Identifying Same- and Cross-Document Navigations

Each FrameNavigationEntry contains both an item sequence number (ISN) and a document sequence number (DSN). Same-document navigations create a new session history item without changing the document, and thus have a new ISN but the same DSN. Cross-document navigations create a new ISN and DSN. NavigationController uses these ISNs and DSNs when deciding which frames need to be navigated during a session history navigation, using a recursive frame tree walk in FindFramesToNavigate.

Classifying Navigations

Much of the complexity in NavigationController comes from the bookkeeping needed to track the various types of navigations as they commit (e.g., same-document vs cross-document, main frame vs subframe, with or without replacement, etc). These types may lead to different outcomes for whether a new NavigationEntry is created, whether an existing one is updated vs replaced, and what events are exposed to observers. This is handled by ClassifyNavigation, which determines which RendererDidNavigate helper methods are used when a navigation commits.

Persistence

The joint session history of a tab is persisted so that tabs can be restored (e.g., between Chromium restarts, after closing a tab, or on another device). This requires serializing the state in each NavigationEntry and its tree of FrameNavigationEntries, using a PageState object and other metadata.

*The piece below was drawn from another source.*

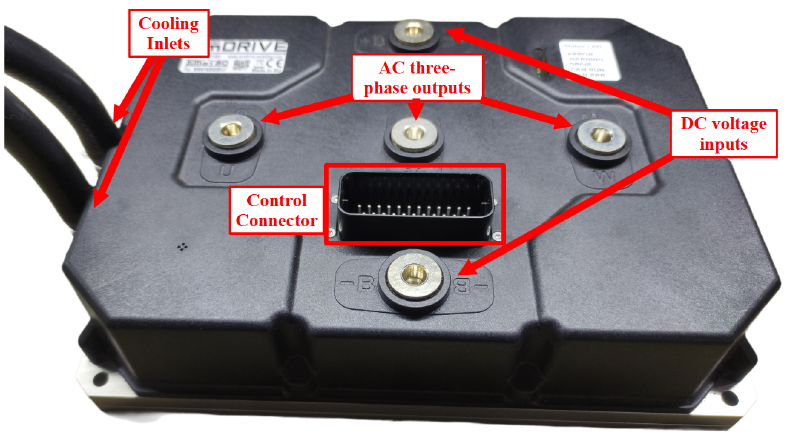
Figure 11. emDrive 500 inverter.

Not everything in NavigationEntry is persisted. All data members of NavigationEntryImpl and FrameNavigationEntry should be documented with whether they are preserved after commit and whether they need to be persisted.

Note that the session history of a tab can also be cloned when duplicating a tab, or when doing a back/forward/reload navigation in a new tab (such as when middle-clicking the back/forward/reload button). This involves direct clones of NavigationEntries rather than persisting and restoring.

Invariants

  • The pending_entry_index_ is either -1 or an index into entries_. If pending_entry_ is defined and pending_entry_index_ is -1, then it is a new navigation. If pending_entry_index_ is a valid index into entries_, then pending_entry_ must point to that entry and it is a session history navigation.
  • Newly created tabs have NavigationControllers with is_initial_navigation_ set to true. They can have last_committed_entry_index_ defined before the first commit, however, when session history is cloned from another tab. (In this case, pending_entry_index_ indicates which entry is going to be restored during the initial navigation.)
  • Every FrameNavigationEntry that has committed in the current session (as opposed to those that have been restored) must have a SiteInstance.
  • A renderer process can only update FrameNavigationEntries belonging to a SiteInstance in that process. This especially includes attacker-controlled data like PageState, which could be dangerous to load into a different site's process.
  • Any cross-SiteInstance navigation should result in a new NavigationEntry with replacement, rather than updating an existing NavigationEntry.

Caveats

  • Not every NavigationRequest has a pending NavigationEntry. For example, subframe navigations do not, and renderer-initiated main frame navigations may clear an existing browser-initiated pending NavigationEntry (using PendingEntryRef) without replacing it with a new one.
  • Some main frame documents may not have a corresponding NavigationEntry even after commit (e.g., the initial empty document, per issue 524208).
  • Some subframe documents may not have a corresponding FrameNavigationEntry after commit (e.g., see issue 608402).
  • FrameNavigationEntries should be shared between NavigationEntries when they do not change (e.g., to support history.replaceState after subframe navigations), but this is not yet supported. See issue 373041.